Item #3255 De Architettura dal vero esemplare latino nella volgar lingua tradotto. Marcus VITRUVIUS POLLIO.
De Architettura dal vero esemplare latino nella volgar lingua tradotto...
De Architettura dal vero esemplare latino nella volgar lingua tradotto...
Early Illustrated Vitruvius
Venice, Nicolo de Aristotele detto Zoppino, March 1535.

De Architettura dal vero esemplare latino nella volgar lingua tradotto.

Folio [31 x 20.5 cm], (12), CX ff., with elaborate woodcut title printed in red and black, historiated initials and 136 woodcuts in text. Bound in early manuscript leaf over boards with traces of paper title label, head and tail of spine chipped, some loss at corners. Endpapers renewed. Long 19th-century annotation on f. iv verso. Even toning and occasional fingersoiling; minute worming in blank margins of a few early leaves; generally a fresh and crisp copy, with good strikes of the cuts, excellent.

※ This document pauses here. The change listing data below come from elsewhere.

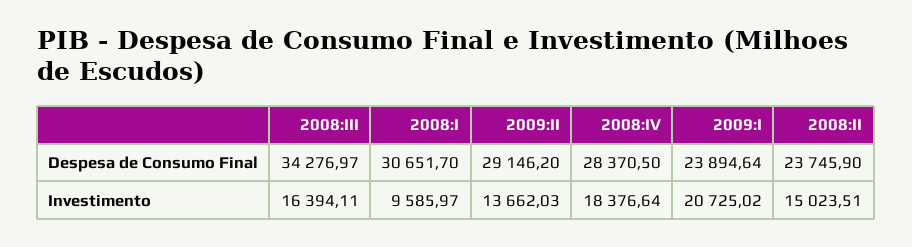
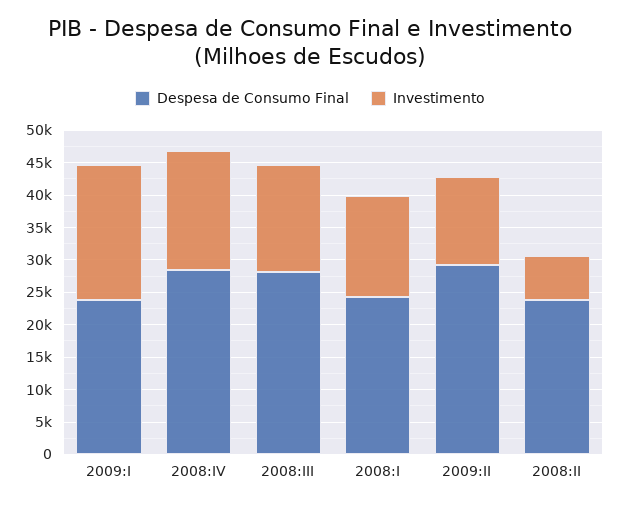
  {
    "Despesa de Consumo Final": {
-     "2008:III": 34276.97,
+     "2008:III": 27500,
-     "2008:I": 30651.7,
+     "2008:I": 25000,
      "2009:II": 29146.2,
      "2008:IV": 28370.5,
      "2009:I": 23894.64,
      "2008:II": 23745.9
    },
    "Investimento": {
      "2008:III": 16394.11,
-     "2008:I": 9585.97,
+     "2008:I": 15000,
      "2009:II": 13662.03,
      "2008:IV": 18376.64,
      "2009:I": 20725.02,
-     "2008:II": 15023.51
+     "2008:II": 7500
    }
  }

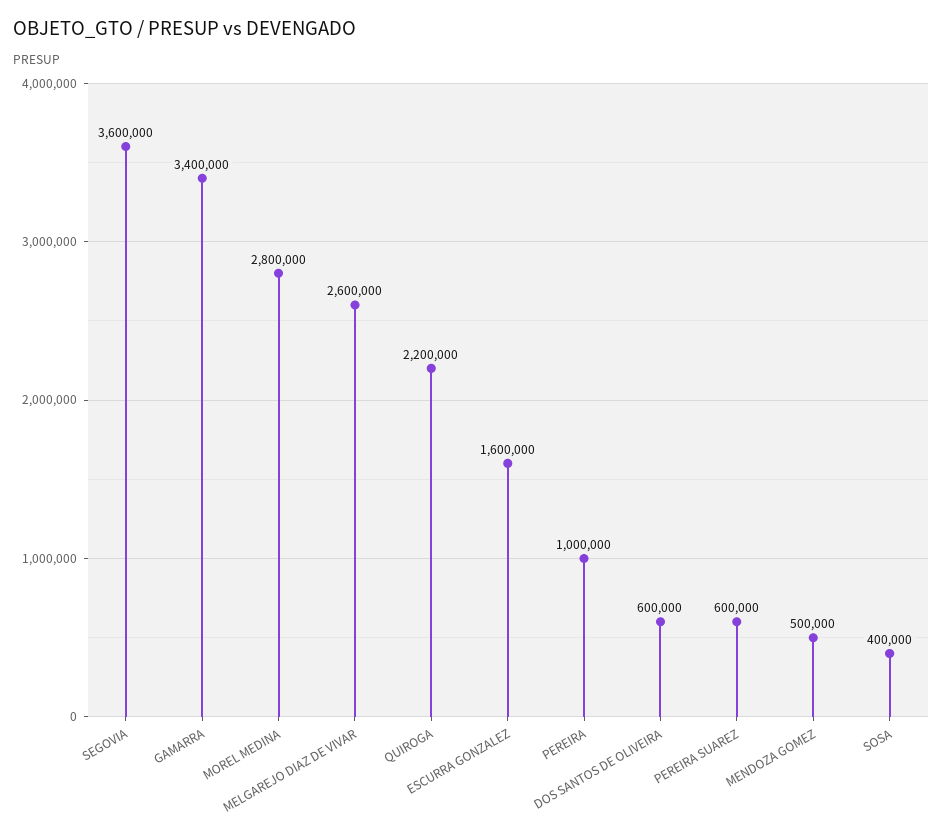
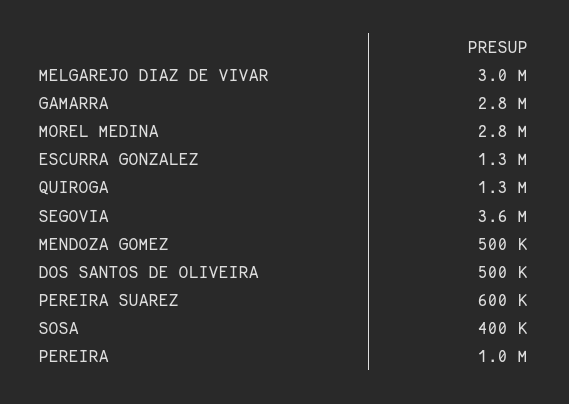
  {
    "SEGOVIA": 3600000,
-   "GAMARRA": 3400000,
+   "GAMARRA": 2800000,
    "MOREL MEDINA": 2800000,
-   "MELGAREJO DIAZ DE VIVAR": 2600000,
+   "MELGAREJO DIAZ DE VIVAR": 3000000,
-   "QUIROGA": 2200000,
+   "QUIROGA": 1300000,
-   "ESCURRA GONZALEZ": 1600000,
+   "ESCURRA GONZALEZ": 1300000,
    "PEREIRA": 1000000,
-   "DOS SANTOS DE OLIVEIRA": 600000,
+   "DOS SANTOS DE OLIVEIRA": 500000,
    "PEREIRA SUAREZ": 600000,
    "MENDOZA GOMEZ": 500000,
    "SOSA": 400000
  }

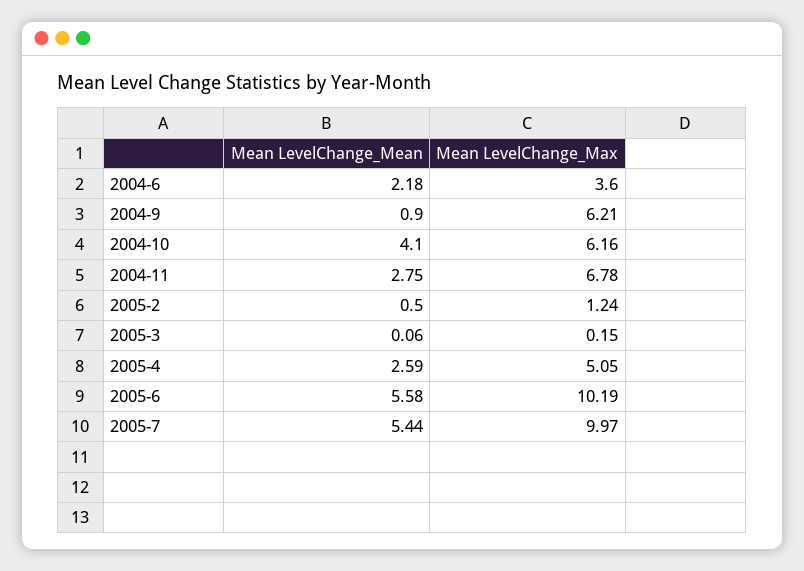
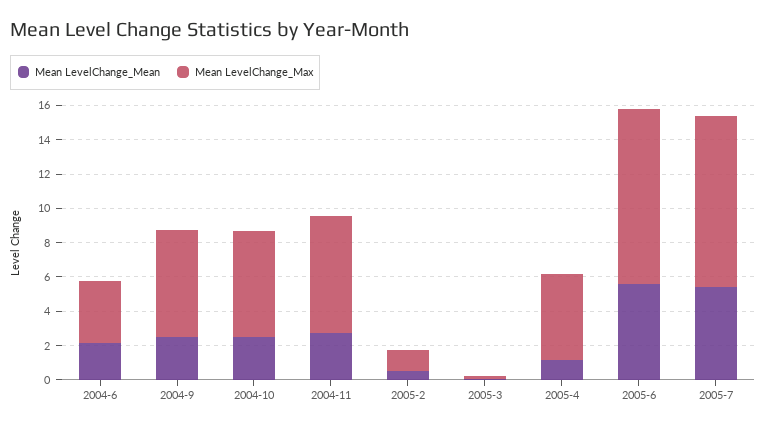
  {
    "Mean LevelChange_Mean": {
      "2004-6": 2.18,
-     "2004-9": 0.9,
+     "2004-9": 2.5,
-     "2004-10": 4.1,
+     "2004-10": 2.5,
      "2004-11": 2.75,
      "2005-2": 0.5,
      "2005-3": 0.06,
-     "2005-4": 2.59,
+     "2005-4": 1,
      "2005-6": 5.58,
      "2005-7": 5.44
    },
    "Mean LevelChange_Max": {
      "2004-6": 3.6,
      "2004-9": 6.21,
      "2004-10": 6.16,
      "2004-11": 6.78,
      "2005-2": 1.24,
      "2005-3": 0.15,
      "2005-4": 5.05,
      "2005-6": 10.19,
      "2005-7": 9.97
    }
  }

Second Durantino edition of the first illustrated edition of Vitruvius (original 1511) and the first attempt to establish a critical text of the only surviving ancient architectural treatise, notoriously difficult for its technical matter and crabbed means of expression. The first Durantino edition of 1524 was only the second edition in Italian, preceded by the Como Vitruvius of 1521; although Fowler claims that the text was based on Cesariano’s 1521 edition, Mortimer disagrees, claiming that the text is closer to the Latin of Fra Giocondo, and that the rendering of Vitruvian technical terms—the litmus test for any translation of Vitruvius—departs considerably from the Como edition. It is of interest that this edition originated with a practicing architect, Fra Giovanni Giocondo, equally at home in the practice of building as in the finer points of humanist philology. (See above.) The influence of both the text and the 136 illustrations could be felt throughout the 16th century (see Mortimer’s entry for nachleben).

According to Mortimer, this edition utilizes the plates of the first Durantino edition of 1524. Its 136 woodcuts “are close copies of the full set of blocks from the Giocondo edition of 1511 printed at Venice by Giovanni Tacuino. The copies were made for the first Durantino edition (Venice, 1524)... Zoppino secured all of the 1524 blocks except one; that on leaf N1r is a recutting with the heads of the figures strangely enlarged” (Mortimer). The layout of illustration and text closely follows Tacuino’s 1511 Latin edition.


* Mortimer 545; Cicognara 705; Fowler 399; Brunet V.1330; Riccardi I.2.612, Suppl. 4.207-208; Adams V-916; Berlin Katalog 1804.